At one point in my past I left a cushy office job to be a full time martial arts instructor. I was expecting my office co-workers to be excited for me because I was excited about the change. Nope. The general consensus was that I was making a terrible life choice. It took me a while to realize that my co-workers thought I was crazy because they were putting themselves in my shoes and had decided that they would have to be crazy to make the same decision. They were confident in their own life choices and rejected the decision I was making. There was no allowance for me being a different person.
You also see this consistently in internet comments. A recent question on twitter about married people eating alone with a member of the opposite sex garnered many comments. What struck me about the comments is most followed the same line of thinking as my co-workers did. Everyone was confident in their own life choices to the point of dis-allowing any other possibility working for a couple.
Even more interesting is that many of the commentators noted that their marriage was the most important relationship they had, to be protected at all costs. They had opposing ideas of how to go about that protection – be friends with the opposite sex, not be friends with the opposite sex, and everything in-between – and the “you’re doing it wrong” comments flew both ways. Dig to the heart of the matter and one might realize that only 1 person needs to agree with each individual’s argument… the person married to that individual.
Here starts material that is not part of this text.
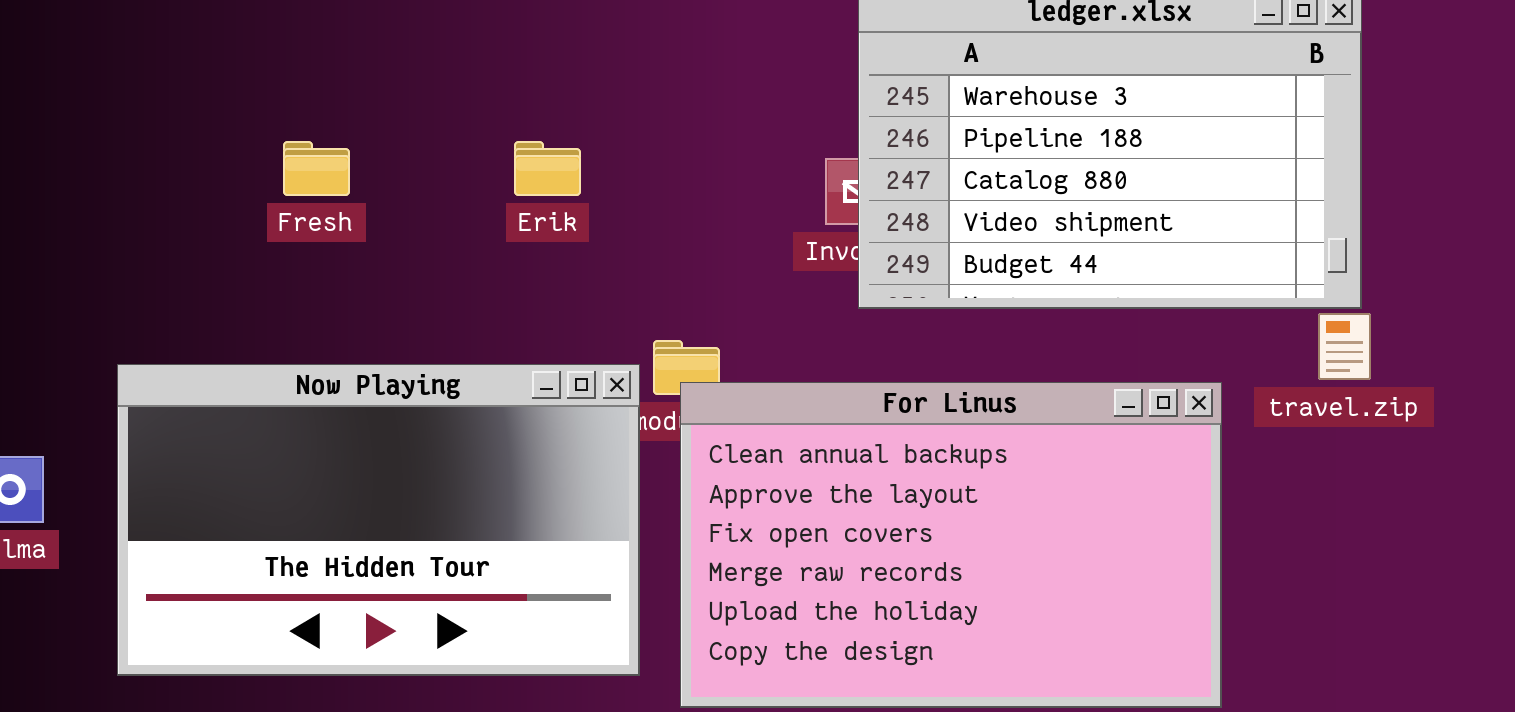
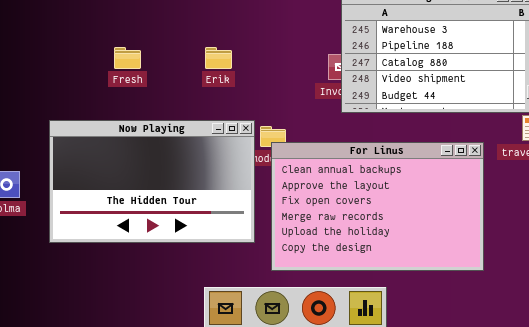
Now Playing: [117,364,640,676] -> [49,120,255,243], moved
To judge a married (or dating) person on their choice to spend time – or not spend time – alone with members of the opposite sex is to judge that person by our own life choice standard. To say that we’re all the same. But we’re not, each person is an individual with dreams, life choices, and personality of their own. Just as each individual has a vision of what their gender means to them.
And so it only makes sense to use gender individualism as a replacement term for feminism (in terms of gender equality). Because each person should be treated as an individual, and we’re being specific about gender. And because aiming for female equality, while a much needed and worthy goal, is too small a target when all of humanity is lacking equality.